The company plans to extract ore from three open pits, which will overlap with areas now covered by small lakes. To gain access to the ore that sits beneath those lakes, Cumberland will build dikes, remove the fish, and drain the lakes.

They’ll likely use a mixture of ammonium nitrate and fuel oil to blast ore out of the three open pits. That easy-to-mix combination is often used by terrorists, such as the car bomb that Timothy McVey used in the Oklahoma City bombing, so the company will have to use special handling and storage methods for its ammonium nitrate stockpiles.

The biggest open pit, called “Portage,” would form a huge, oval-shaped gash in the earth: about two kilometres long, 200 to 400 metres wide, and 175 metres deep. Nearby, a smaller, rounder pit called “Goose Island” would be about 150 metres in diameter and 150 metres deep.

The third open pit, called “Vault,” is projected to be 900 metres long, 600 metres wide and 185 metres deep, and would sit about 5 km north of the other two. An on-site mill and processing plant will crush ore into small pieces so that pure gold can be extracted from it, and then melted into gold bars. Cumberland will ship the gold to market on Boeing 737 aircraft that will land and take off from an on-site jet airstrip.

To help extract every last ounce of gold, Cumberland will treat some of the ore with cyanide, a deadly poison. The company says it will take steps to ensure that none of the cyanide escapes into the ecosystem.

To supply the mine, the company will use a barge landing facility and storage area several miles east of Baker Lake. The storage area would hold fuel tanks and other supplies, which would be transported along a haulage road.

After getting comments from various stakeholders, including territorial and federal government agencies, the company will be expected to produce a final EIS. After that document is produced, the board will be able to schedule public hearings, possibly as early as the fall, Briscoe said.

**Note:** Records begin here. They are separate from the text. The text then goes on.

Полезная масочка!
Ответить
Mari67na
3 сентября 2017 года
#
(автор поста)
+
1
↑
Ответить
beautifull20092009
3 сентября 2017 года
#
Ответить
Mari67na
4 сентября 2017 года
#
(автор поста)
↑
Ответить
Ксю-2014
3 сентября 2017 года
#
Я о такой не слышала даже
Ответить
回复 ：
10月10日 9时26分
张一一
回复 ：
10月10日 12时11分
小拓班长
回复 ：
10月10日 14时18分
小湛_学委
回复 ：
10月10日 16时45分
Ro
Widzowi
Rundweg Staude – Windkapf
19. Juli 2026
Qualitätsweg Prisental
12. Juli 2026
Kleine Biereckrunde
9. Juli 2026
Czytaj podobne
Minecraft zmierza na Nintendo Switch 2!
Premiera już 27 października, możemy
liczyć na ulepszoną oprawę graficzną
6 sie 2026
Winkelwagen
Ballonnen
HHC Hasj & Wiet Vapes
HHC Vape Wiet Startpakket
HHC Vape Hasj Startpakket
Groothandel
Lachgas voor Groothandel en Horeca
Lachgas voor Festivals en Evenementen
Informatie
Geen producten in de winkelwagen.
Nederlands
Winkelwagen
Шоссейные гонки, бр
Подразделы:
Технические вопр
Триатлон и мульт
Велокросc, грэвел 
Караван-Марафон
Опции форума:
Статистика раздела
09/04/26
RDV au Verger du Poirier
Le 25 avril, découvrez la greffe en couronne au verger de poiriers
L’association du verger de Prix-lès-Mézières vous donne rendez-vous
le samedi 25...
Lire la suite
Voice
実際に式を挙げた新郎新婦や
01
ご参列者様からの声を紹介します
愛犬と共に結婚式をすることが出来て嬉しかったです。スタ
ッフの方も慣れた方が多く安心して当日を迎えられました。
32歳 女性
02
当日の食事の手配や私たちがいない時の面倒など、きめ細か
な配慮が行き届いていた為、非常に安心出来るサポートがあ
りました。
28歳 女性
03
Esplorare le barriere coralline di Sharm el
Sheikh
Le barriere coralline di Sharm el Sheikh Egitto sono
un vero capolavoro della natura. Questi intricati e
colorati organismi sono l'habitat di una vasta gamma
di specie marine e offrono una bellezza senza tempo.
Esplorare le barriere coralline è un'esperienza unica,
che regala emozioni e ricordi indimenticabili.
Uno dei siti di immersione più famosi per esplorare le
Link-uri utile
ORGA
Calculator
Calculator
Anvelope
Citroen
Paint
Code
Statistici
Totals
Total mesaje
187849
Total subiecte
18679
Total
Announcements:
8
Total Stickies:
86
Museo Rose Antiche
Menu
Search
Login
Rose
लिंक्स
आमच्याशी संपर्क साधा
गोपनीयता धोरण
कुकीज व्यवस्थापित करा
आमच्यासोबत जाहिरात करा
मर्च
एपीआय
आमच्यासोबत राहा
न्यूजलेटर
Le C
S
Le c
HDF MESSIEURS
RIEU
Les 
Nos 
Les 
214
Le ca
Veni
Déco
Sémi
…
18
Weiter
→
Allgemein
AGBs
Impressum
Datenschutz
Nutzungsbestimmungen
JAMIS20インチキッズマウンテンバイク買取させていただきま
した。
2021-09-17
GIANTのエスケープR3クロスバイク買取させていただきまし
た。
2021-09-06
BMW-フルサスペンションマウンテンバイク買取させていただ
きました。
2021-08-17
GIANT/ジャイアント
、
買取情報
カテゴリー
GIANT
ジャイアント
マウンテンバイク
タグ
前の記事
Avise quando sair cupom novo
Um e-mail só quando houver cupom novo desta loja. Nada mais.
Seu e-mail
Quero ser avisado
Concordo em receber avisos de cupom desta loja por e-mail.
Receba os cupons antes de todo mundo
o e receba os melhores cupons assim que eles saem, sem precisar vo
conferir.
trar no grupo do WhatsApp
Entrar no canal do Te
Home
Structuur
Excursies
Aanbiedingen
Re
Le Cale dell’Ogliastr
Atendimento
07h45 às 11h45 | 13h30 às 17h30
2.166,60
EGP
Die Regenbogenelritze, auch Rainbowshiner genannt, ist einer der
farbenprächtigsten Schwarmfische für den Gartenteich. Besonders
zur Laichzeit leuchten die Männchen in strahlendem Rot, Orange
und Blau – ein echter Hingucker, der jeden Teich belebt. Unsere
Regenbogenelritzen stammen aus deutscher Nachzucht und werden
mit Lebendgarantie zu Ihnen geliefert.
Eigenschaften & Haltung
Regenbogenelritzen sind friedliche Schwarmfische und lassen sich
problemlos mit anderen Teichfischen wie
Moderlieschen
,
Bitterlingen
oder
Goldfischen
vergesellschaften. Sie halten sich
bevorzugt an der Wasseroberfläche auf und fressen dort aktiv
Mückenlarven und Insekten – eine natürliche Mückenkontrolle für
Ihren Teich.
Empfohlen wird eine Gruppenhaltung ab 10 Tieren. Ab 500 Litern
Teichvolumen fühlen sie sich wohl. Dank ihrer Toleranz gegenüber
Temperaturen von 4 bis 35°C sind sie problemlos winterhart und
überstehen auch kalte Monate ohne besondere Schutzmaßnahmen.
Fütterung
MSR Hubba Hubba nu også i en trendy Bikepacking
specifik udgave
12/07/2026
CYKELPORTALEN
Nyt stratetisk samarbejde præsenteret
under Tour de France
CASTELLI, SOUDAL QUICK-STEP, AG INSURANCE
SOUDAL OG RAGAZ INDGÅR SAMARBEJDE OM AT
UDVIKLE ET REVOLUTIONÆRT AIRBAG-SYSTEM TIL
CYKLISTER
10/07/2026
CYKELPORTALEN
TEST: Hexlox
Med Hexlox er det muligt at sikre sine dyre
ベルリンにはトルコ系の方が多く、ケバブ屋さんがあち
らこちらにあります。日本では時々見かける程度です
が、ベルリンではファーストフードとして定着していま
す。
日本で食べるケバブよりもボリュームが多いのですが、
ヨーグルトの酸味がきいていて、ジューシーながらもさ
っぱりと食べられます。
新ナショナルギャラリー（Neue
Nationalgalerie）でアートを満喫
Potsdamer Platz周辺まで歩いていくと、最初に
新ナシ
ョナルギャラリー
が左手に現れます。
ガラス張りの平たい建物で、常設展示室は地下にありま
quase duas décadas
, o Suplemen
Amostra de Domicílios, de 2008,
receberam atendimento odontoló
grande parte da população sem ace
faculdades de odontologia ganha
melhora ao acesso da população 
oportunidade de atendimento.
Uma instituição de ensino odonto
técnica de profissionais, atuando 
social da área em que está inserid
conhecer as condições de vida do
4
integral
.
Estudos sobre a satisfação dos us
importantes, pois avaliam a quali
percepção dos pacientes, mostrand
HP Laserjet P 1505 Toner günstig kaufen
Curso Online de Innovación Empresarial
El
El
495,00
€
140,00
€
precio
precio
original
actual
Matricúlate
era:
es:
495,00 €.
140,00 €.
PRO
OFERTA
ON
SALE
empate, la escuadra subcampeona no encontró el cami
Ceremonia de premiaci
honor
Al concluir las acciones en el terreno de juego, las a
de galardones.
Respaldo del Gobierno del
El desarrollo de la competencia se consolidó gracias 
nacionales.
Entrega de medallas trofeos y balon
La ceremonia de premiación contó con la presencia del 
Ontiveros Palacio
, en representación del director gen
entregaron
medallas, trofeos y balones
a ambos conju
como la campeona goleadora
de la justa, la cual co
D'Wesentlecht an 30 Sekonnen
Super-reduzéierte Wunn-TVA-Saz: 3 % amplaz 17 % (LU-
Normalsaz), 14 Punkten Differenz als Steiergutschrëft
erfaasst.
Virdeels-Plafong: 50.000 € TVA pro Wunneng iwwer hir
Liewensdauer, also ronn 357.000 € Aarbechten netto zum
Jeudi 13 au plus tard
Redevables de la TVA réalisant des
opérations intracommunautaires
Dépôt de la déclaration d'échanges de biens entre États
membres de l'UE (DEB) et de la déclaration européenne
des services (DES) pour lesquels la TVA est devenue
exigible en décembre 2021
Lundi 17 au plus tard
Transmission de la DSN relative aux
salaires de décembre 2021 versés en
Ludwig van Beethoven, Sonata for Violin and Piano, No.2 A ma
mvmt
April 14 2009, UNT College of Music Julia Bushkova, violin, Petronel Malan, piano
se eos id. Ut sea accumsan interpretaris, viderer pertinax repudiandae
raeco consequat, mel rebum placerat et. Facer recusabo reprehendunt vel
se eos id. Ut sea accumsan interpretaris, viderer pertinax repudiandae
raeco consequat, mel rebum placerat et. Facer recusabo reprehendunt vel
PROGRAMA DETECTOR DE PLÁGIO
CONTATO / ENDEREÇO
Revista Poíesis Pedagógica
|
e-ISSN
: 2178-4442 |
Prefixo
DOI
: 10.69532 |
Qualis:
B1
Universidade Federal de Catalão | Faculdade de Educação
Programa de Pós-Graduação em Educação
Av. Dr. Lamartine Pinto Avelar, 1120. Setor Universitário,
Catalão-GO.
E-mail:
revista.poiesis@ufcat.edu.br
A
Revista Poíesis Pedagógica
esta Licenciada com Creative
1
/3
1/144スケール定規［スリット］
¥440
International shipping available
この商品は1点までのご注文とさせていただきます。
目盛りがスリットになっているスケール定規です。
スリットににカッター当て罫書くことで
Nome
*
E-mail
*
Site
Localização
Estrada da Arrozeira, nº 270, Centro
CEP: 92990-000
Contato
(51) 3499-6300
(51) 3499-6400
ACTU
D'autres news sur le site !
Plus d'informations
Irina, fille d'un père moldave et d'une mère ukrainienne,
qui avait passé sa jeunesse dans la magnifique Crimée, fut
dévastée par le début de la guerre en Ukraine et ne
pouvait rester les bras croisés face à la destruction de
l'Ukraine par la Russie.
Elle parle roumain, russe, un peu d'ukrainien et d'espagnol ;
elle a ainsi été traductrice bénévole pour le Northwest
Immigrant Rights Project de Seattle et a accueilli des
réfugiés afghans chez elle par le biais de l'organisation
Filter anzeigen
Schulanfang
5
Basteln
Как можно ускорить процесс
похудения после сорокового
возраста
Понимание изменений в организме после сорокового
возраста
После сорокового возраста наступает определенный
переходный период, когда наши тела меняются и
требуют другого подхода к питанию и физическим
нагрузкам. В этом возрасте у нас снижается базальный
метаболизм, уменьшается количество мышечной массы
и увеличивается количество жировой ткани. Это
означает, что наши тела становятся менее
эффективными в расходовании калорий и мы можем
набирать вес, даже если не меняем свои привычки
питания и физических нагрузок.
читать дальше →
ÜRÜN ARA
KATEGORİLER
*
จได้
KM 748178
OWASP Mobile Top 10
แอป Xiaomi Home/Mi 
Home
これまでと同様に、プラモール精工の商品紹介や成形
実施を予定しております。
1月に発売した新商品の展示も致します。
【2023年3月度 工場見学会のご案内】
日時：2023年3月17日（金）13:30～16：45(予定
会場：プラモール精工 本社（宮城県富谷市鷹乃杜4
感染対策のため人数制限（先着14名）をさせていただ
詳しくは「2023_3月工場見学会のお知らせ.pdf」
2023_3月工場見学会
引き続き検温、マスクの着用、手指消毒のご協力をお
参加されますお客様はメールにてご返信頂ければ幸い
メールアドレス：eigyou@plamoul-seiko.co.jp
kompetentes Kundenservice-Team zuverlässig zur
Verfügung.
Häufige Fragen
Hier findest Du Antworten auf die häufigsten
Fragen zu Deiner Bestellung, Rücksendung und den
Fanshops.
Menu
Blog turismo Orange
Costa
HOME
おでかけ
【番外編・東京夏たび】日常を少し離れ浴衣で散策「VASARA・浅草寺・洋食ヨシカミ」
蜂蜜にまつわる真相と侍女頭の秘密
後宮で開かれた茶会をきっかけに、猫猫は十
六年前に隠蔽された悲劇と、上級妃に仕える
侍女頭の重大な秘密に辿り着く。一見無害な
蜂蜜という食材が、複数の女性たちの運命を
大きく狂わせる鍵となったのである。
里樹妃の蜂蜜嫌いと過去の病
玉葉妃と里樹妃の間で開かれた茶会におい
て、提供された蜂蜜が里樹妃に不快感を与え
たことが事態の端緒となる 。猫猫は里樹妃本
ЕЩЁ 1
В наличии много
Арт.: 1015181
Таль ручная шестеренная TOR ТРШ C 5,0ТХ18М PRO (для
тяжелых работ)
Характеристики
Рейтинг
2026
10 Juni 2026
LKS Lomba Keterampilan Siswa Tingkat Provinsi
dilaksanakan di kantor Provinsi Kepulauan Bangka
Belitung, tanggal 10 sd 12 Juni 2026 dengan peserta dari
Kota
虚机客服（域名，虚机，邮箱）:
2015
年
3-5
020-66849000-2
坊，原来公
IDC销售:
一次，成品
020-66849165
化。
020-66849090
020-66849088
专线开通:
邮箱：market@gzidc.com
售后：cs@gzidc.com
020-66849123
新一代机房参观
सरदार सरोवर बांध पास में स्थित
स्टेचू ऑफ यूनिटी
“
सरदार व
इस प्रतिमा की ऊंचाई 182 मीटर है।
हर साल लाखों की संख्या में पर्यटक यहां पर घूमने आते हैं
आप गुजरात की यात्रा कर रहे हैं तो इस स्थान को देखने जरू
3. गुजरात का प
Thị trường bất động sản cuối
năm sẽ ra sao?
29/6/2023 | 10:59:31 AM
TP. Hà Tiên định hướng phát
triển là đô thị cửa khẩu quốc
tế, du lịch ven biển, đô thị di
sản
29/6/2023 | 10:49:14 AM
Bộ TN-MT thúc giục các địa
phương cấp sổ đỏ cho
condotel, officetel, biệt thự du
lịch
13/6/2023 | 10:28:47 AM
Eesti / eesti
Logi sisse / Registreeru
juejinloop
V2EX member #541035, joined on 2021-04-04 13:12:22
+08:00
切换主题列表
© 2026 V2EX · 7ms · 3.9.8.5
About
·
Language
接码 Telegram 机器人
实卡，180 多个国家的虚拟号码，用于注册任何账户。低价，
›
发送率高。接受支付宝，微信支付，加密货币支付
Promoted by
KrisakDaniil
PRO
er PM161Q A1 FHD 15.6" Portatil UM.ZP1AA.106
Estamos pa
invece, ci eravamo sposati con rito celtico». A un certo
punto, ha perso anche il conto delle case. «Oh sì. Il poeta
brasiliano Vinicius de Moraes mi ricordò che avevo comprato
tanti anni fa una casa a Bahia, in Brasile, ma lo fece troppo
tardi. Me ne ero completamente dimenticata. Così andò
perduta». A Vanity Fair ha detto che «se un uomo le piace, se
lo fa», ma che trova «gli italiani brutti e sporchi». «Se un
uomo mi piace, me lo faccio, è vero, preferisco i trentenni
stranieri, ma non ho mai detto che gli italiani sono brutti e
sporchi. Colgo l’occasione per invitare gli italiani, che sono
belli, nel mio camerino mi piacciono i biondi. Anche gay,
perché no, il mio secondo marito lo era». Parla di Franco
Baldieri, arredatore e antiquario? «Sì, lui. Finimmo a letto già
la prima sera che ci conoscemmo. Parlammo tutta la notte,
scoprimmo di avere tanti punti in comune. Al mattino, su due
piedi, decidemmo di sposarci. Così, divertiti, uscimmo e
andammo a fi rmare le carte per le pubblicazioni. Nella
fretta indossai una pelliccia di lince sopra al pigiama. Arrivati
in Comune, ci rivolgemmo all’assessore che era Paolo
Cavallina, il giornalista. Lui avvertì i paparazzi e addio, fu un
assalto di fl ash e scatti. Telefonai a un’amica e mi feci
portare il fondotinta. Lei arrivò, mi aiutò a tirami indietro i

The company has yet to complete an Inuit impact and benefits agreement with the Kivalliq Inuit Association, and the mine may not go ahead until they sign one.

The Meadowbank gold mine project already appears to enjoy wide support among residents of Baker Lake, where the unemployment rate stands at around 26 per cent. At a public information session held there in 2003, a member of the community’s hamlet council urged residents to “forget about the fish and support the project for the jobs,” according to minutes of the meeting produced by Cumberland Resources.

To construct the mine, they’ll need about 350 workers. To operate it, they’ll need about 250. But only a quarter to a third of those workers are likely to be Inuit from Baker Lake and the Kivalliq region.